Wednesday 17 April 2013

Thatcher's Child

I was two years old when Margaret Thatcher became Prime Minister. I was thirteen when she was ousted from office. Infancy to teenage years - Maggie was the backdrop to my childhood. And so, my memories are her policies: sitting in the chilly dawn on the Fife coast waiting to welcome our warships home; driving past a forlorn group of miners who had picketed their pit for almost a year; having no homework for the majority of my primary schooling because of on-going industrial disputes between the government and the teachers... I could go on and on.

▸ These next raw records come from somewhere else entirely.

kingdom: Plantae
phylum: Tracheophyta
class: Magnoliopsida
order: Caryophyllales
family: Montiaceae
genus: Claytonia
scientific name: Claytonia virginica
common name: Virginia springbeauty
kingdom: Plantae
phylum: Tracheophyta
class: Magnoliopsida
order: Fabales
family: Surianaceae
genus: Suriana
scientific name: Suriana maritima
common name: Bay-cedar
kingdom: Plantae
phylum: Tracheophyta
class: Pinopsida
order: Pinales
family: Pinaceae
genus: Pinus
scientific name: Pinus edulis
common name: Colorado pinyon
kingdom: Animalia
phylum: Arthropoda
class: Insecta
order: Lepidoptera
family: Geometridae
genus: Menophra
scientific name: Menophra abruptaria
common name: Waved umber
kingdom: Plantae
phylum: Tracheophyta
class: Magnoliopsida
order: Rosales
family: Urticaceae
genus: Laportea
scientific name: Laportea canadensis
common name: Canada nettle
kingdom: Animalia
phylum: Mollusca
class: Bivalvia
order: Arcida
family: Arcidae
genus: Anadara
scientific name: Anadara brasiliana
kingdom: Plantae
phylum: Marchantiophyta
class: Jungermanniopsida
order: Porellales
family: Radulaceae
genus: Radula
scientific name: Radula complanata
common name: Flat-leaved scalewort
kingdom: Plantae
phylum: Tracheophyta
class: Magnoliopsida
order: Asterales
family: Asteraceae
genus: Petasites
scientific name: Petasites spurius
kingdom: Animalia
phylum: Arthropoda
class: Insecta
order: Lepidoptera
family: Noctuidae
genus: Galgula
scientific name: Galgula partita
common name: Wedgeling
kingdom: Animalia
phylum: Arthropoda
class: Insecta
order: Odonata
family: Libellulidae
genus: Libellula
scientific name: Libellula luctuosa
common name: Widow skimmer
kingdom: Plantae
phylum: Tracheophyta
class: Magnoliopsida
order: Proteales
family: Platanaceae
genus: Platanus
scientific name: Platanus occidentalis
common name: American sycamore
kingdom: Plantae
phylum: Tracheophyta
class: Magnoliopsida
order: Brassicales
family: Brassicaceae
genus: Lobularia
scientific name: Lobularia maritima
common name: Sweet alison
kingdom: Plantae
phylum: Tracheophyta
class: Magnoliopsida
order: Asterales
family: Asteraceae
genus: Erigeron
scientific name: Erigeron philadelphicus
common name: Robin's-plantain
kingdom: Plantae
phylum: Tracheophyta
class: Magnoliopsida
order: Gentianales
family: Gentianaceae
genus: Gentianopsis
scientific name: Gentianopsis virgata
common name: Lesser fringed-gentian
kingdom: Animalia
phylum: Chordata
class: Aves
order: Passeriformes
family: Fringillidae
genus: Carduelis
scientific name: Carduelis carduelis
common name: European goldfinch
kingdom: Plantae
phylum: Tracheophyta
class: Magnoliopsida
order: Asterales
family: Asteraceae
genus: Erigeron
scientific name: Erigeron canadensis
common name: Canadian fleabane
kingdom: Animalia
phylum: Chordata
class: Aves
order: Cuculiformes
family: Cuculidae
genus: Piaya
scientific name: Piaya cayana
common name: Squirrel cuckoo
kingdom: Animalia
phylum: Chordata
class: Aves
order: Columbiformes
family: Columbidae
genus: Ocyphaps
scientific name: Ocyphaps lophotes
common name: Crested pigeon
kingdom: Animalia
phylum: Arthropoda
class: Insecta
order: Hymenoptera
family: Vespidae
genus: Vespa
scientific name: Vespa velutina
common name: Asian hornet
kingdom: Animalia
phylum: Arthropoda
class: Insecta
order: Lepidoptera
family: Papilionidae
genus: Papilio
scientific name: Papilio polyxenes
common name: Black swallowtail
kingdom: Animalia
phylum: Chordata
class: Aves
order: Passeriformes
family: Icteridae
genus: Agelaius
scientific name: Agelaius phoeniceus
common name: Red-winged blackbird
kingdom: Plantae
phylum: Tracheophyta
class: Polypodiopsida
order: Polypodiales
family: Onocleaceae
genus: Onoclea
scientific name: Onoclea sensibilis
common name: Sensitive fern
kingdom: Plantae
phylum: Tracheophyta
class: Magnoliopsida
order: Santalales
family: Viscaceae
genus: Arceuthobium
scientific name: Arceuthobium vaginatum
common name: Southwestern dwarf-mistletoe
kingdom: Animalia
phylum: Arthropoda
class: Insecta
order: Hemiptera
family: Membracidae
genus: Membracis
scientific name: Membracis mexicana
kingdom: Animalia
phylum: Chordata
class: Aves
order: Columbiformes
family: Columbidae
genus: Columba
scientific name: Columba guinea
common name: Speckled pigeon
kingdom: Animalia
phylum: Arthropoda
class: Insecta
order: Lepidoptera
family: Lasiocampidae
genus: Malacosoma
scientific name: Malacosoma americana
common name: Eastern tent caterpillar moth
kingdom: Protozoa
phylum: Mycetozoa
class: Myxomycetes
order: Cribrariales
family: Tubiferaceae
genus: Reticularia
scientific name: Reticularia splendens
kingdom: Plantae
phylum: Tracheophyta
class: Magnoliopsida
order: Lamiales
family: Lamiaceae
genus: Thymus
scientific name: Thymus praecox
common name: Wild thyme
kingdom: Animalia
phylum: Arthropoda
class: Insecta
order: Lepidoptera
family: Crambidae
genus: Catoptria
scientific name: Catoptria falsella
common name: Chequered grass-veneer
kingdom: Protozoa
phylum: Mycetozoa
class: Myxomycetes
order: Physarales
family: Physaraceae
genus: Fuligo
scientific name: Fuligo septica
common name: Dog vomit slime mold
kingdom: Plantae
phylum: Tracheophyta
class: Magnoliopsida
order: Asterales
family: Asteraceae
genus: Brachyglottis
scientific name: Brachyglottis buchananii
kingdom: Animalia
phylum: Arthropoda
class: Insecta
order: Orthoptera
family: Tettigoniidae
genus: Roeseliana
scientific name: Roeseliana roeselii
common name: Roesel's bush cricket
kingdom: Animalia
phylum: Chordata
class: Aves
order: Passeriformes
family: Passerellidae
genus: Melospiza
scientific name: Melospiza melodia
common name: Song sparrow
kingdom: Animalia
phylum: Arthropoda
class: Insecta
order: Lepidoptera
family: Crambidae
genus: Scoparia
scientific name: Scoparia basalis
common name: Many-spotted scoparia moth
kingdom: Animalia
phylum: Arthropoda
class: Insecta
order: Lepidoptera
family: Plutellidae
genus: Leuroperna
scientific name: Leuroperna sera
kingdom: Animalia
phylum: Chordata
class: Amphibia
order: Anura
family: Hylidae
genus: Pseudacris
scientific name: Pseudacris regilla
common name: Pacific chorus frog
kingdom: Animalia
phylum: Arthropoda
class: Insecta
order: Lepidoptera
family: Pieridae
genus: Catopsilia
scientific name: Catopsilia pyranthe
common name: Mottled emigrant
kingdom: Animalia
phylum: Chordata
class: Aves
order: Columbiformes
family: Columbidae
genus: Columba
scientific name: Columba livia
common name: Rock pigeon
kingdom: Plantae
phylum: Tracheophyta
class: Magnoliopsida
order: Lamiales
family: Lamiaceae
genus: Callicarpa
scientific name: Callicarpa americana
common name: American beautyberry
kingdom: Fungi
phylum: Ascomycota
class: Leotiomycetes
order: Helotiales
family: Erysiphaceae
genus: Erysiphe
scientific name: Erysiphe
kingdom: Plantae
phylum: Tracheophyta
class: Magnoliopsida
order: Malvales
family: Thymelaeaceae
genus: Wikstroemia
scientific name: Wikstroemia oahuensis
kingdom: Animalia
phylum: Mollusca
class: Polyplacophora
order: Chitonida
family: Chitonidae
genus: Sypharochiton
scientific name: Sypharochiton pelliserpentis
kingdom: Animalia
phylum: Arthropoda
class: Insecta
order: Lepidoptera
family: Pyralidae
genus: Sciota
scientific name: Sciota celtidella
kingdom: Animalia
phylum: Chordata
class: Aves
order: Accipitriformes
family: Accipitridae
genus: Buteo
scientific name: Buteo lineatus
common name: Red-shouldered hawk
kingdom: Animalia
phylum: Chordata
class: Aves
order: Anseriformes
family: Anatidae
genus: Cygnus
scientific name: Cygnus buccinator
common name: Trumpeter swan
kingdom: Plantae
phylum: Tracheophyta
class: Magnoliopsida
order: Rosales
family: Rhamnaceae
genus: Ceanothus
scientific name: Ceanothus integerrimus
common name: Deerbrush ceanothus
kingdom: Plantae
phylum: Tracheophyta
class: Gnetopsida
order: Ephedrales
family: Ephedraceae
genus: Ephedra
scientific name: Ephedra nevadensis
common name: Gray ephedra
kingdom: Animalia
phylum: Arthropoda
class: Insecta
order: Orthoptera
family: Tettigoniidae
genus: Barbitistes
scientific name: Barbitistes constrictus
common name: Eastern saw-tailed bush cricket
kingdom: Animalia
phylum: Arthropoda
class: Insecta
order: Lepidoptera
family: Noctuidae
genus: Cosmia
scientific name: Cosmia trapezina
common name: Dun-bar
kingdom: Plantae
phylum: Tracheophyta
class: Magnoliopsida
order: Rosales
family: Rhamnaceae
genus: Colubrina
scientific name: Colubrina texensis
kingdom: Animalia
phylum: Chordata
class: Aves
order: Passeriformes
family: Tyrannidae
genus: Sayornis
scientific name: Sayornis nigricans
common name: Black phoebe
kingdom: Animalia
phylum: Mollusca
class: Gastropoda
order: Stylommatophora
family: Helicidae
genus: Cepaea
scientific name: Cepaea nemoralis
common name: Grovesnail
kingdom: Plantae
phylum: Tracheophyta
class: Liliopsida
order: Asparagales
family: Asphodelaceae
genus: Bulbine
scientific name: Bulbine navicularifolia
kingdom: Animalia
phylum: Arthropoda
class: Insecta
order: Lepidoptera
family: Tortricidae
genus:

Thatcher was no feminist, but there was something about growing up in a country where the heads of state, both ceremonial and political, were women, which means I now refuse to accept that limits can or should be placed on women's activity. For that I thank her. I also rejoice that her strident leadership helped bring down the Communist Bloc and end the Cold War. However, I grieve for, not just those in our country whose lives were blighted by her decisions, but also for the millions of lives lost in developing countries as the "free trade" policies Britain and the US forced on those areas destroyed local economies and created crippling debt. This economic humanitarian catastrophe has barely been mentioned in the debates of the past few weeks.

Margaret Thatcher has been labelled a "divisive" woman in the past few weeks, with people either eulogising or demonising the longest serving prime minister of the twentieth century.  I, however, refuse to sit in either camp. There is something in the nature of these responses which reminds me too much of the extreme Madonna/Whore stereotypes which our society still subconsciously ascribes to any woman of power or influence. "Ding dong the WITCH is dead" - light-hearted protest or a return to language long used to drown women who didn't fit acceptable stereotypes?

So how will I remember her? Ambivalently. But for me that is not the key question. My generation are known as "Thatcher's Children", and so we have a complicated relationship with the Mother of our era. However, years of counselling people who have issues related to their childhood has taught me that in many cases there comes a point when you need to stop blaming your parents for all life's problems, and take responsibility for setting your own course in life. Likewise for Thatcher's children, the real question is what we will do with her legacy? What good can we draw from her example? What wrongs will we right in recognition of her failings? Will we do any better?